Whew. So why is the difference between points not another point? Because a point has no dimension. Or reference. It is 0 in volume or length or diameter. It just sits there at it's coordinates.

So point = (1,1).

Now a vector consists of two points. Or better yet a vector is a direction. With a reference to something. Usually we use normalized vectors with reference to point (0,0)

So you could say since the coordinates of a 2 dimensional vector and a 2 dimensional point are the same, why not use the same object type?

I don't know, good question.

I guess when you are NOT using normalized vectors. Meaning the vector is origin + direction. Then you need more than one set of coordinates. You'd have (1,1)(2,2) for example. This would be a vector starting at (1,1) and ending at (2,2) using absolute coordinates. If you were to use direction then it would be (1,1) and (1,1). Adding 1 to each dimension starting from 1 in each dimension lets you arrive at (2,2).

So I guess the answer is simply. Vectors (non normalized) contain more information than a simple point.

Now after this long ramp up the time delta question is simple to answer.

The normal(ized) time difference is just that, it has no starting point. If you were to schedule a meeting however with a starting point and a duration or time difference between starting and ending time then suddenly you'd need a time vector class. It would have the starting time and the duration. Or starting time and ending time which would make it more complicated.

So the generalized philosophical answer is. If you store more information you have more. And more is not the same as less. So you cannot say more = less. More or less.
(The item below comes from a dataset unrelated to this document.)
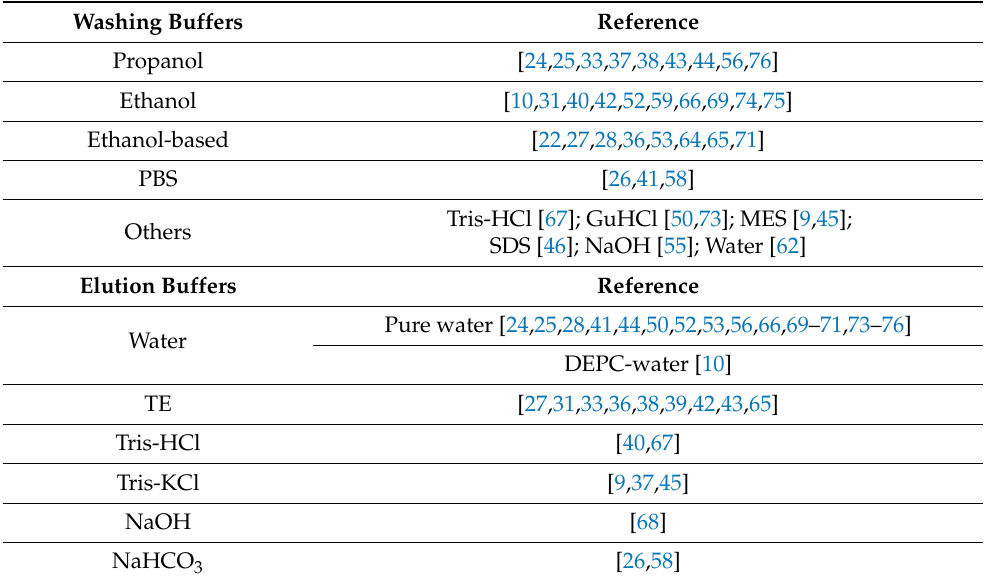
Table 3. Most used reagents for washing and elution steps in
• Your point also need the coordinate system. You must know where is your origin is located. Simple reference to (0,0) has no information. Thus, points are like vectors. Both have the origin as a reference. – Val Mar 9 '14 at 15:29
• I don't know if you are just trolling or you did not read my answer. I was talking about normalized vectors. And they are indeed the same as points. Where the standard reference point always is (0,0). If the standard reference point is not (0,0) then you'd multiply all points with a vector or an offset. But that does not mean points = vectors.If you want to read up more on normalized vectors or unit vectors I'd suggest wikipedia. en.wikipedia.org/wiki/Unit_vector – DisplayName Mar 9 '14 at 17:57

First of all in classical physics time is of a different quality than space - its only after the advent of the Einsteins relativity that it became recognised that there are significant similarities. Time can be translated into space and vice-versa. But this is in the global sense - if you were outside of the universe looking at it. Inside of the universe - the local sense - time is still distinguished as before.

Mathematically, in vector spaces you always have an origin. When you subtract two vectors they do not stay where they are but are taken back to the origin. The real numbers for example, are a 1-dimensional vector space. If I walk five steps in a straight line and then walk back three, I'm two steps away from where I began. That is 5-3=2.

What your friends are talking about is type, and you can ascribe type to anything, including vectors, and it can mean anything you want, so long of course one is consistent about it. So I could write 5:steps - 3:steps=2:steps, but if I wrote 5:metres - 3:steps, the operation isn't allowed in type theory.

They seem to define that difference makes another type dogmatically and "prove" this by just claiming this dogma.

It is dogma if it makes no useful contribution but just complicates the type system. One can, as I pointed out earlier, choose to make what a type means. So one could do as you wish, and have all vectors as just vectors, or do as they do, and distinguish between vector differences.

I would also ask what is the kind of (sum and) difference between vectors? The difference of differences (e.g. distance between vector) should be of kind different that differs from both point and vector, using the peoples' logic, right?

Mathematically, the sum and difference of vectors are vectors. In physics, it would generally be the same too. Again with the type system, one can choose what one means, so the interpretation you offered could be chosen or a whole host of others.